Repeat the listing word for word, but skip any pictures.

Exercise material
= = =
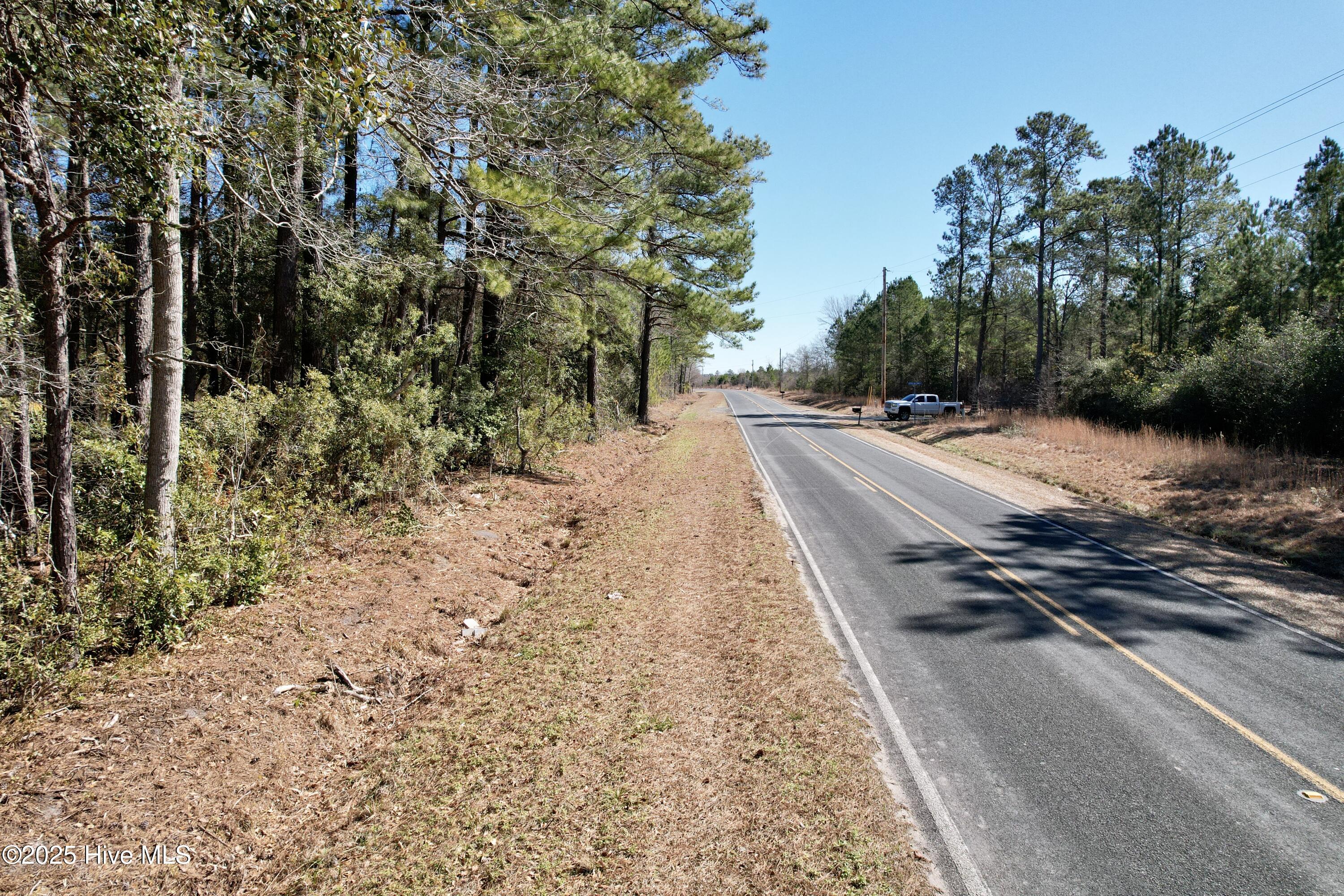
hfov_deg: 78.6
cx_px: 672
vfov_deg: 57.2
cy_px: 448
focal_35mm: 22
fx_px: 821
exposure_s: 1/1600
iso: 140
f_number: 2.8
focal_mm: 8.38
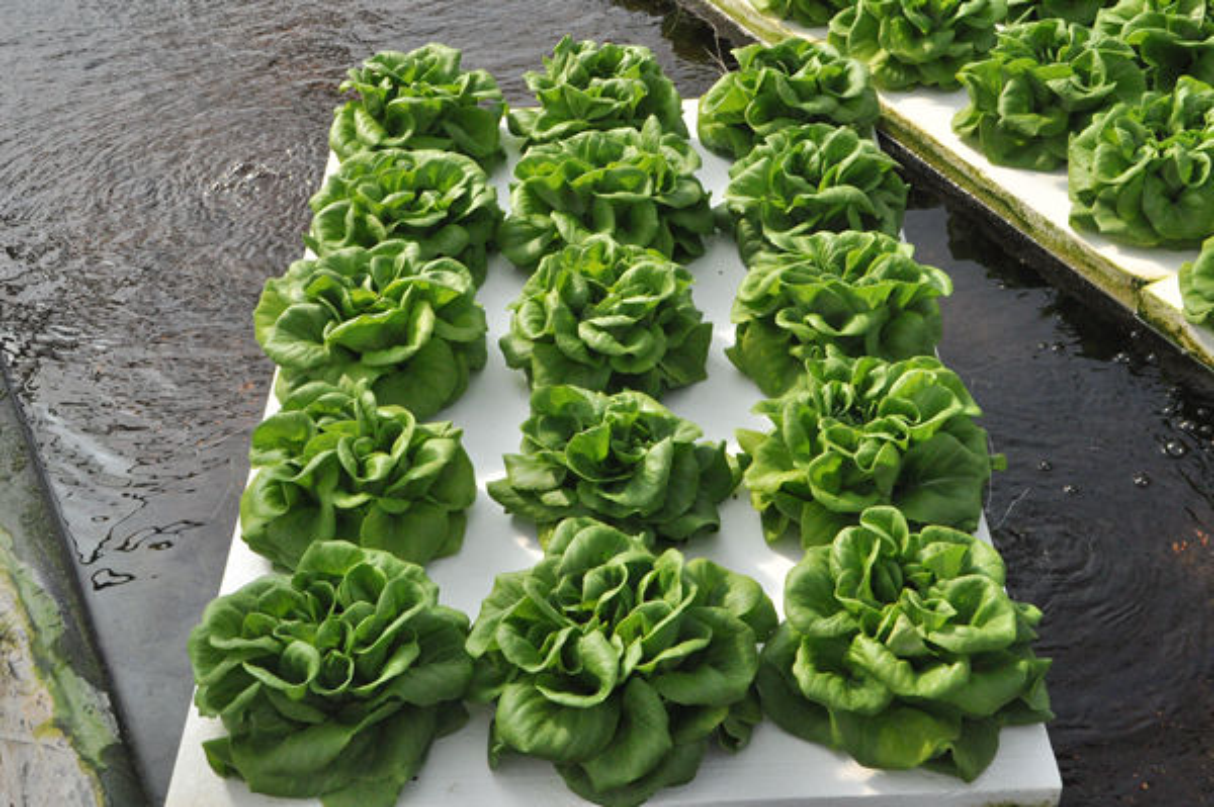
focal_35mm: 48
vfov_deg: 28.0
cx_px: 607
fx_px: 1617
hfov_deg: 41.1
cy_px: 404
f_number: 19
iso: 2000
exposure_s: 1/1500
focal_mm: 32
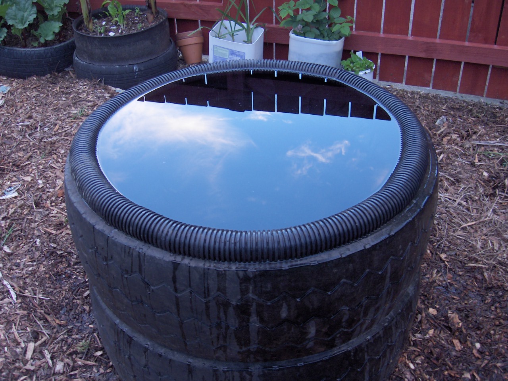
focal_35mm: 39
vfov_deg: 36.8
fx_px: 572
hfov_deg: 47.9
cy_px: 190
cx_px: 254
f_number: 2.8
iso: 200
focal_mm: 8
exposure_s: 1/8.6
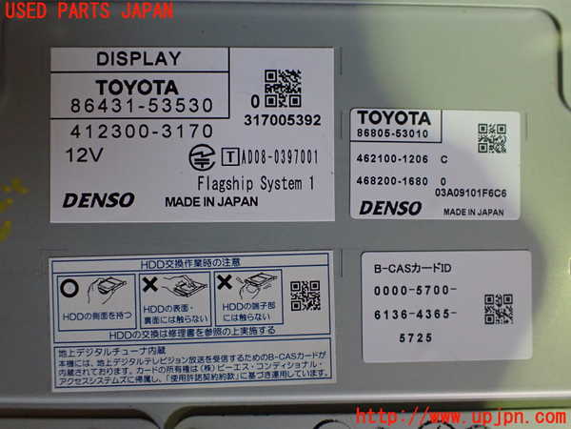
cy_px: 214
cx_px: 286
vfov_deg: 46.8
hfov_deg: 60.0
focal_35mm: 30
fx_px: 495
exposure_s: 1/50
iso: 800
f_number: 2.3
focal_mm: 5.4
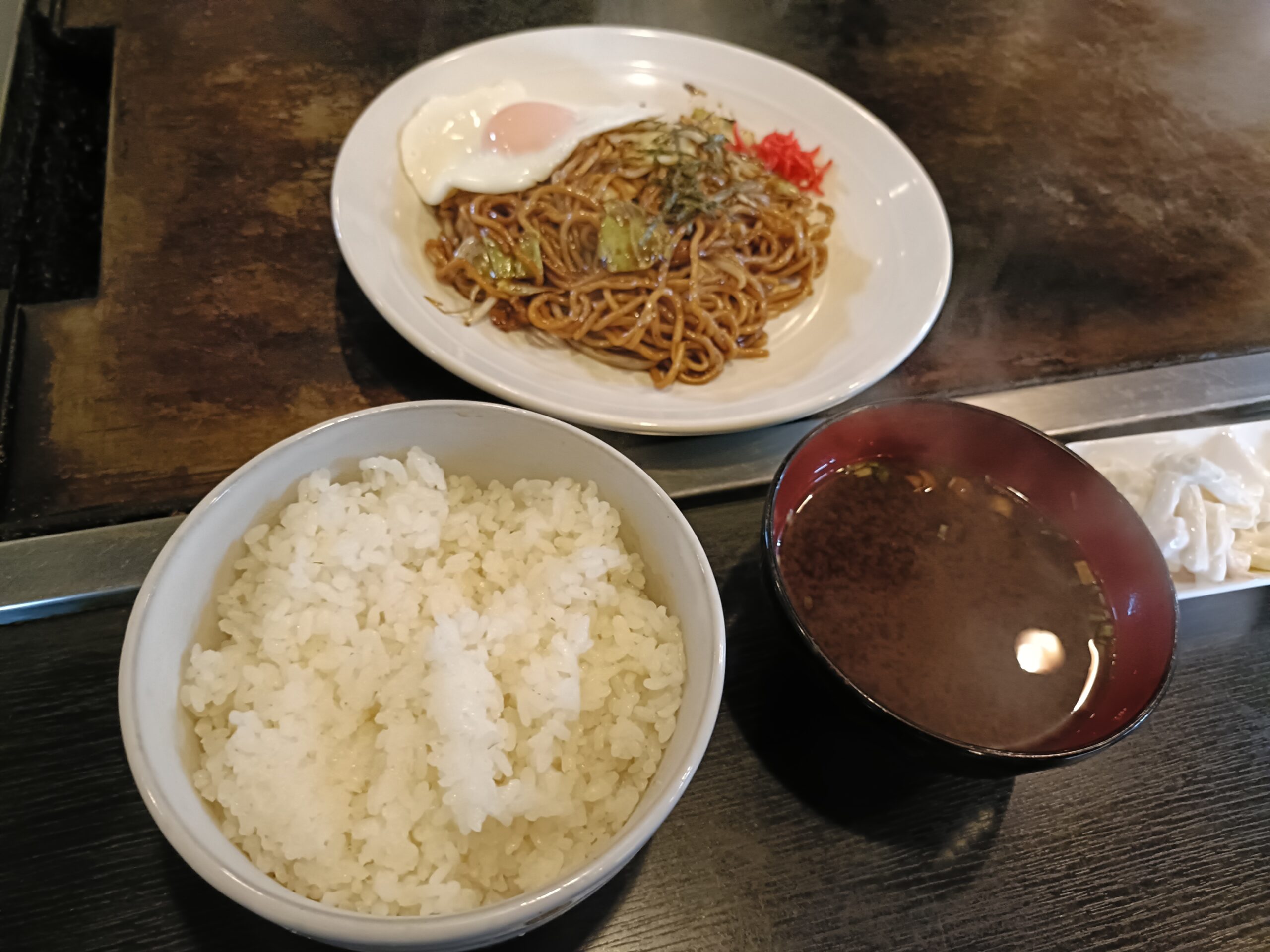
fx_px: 917
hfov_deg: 69.4
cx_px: 635
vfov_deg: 54.9
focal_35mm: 25
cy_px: 476
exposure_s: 1/20
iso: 2000
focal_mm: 4.7
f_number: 1.7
= = =
Exercise solution
hfov_deg: 78.6
cx_px: 672
vfov_deg: 57.2
cy_px: 448
focal_35mm: 22
fx_px: 821
exposure_s: 1/1600
iso: 140
f_number: 2.8
focal_mm: 8.38
focal_35mm: 48
vfov_deg: 28.0
cx_px: 607
fx_px: 1617
hfov_deg: 41.1
cy_px: 404
f_number: 19
iso: 2000
exposure_s: 1/1500
focal_mm: 32
focal_35mm: 39
vfov_deg: 36.8
fx_px: 572
hfov_deg: 47.9
cy_px: 190
cx_px: 254
f_number: 2.8
iso: 200
focal_mm: 8
exposure_s: 1/8.6
cy_px: 214
cx_px: 286
vfov_deg: 46.8
hfov_deg: 60.0
focal_35mm: 30
fx_px: 495
exposure_s: 1/50
iso: 800
f_number: 2.3
focal_mm: 5.4
fx_px: 917
hfov_deg: 69.4
cx_px: 635
vfov_deg: 54.9
focal_35mm: 25
cy_px: 476
exposure_s: 1/20
iso: 2000
focal_mm: 4.7
f_number: 1.7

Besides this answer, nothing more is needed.